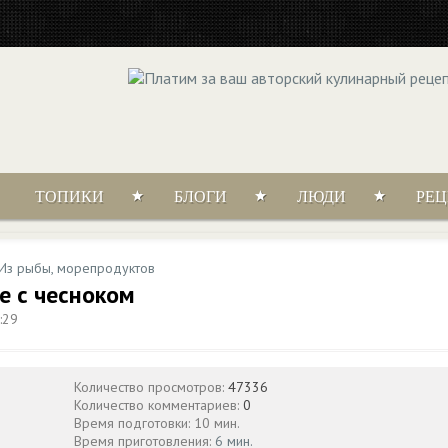
ТОПИКИ
БЛОГИ
ЛЮДИ
РЕ
Из рыбы, морепродуктов
 с чесноком
:29
Количество просмотров:
47336
Количество комментариев:
0
Время подготовки: 10 мин.
Время приготовления:
6 мин.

• [Requirement]
Report how many lines of the material contain the word "Количество". Give only the number.

• [Written response]
2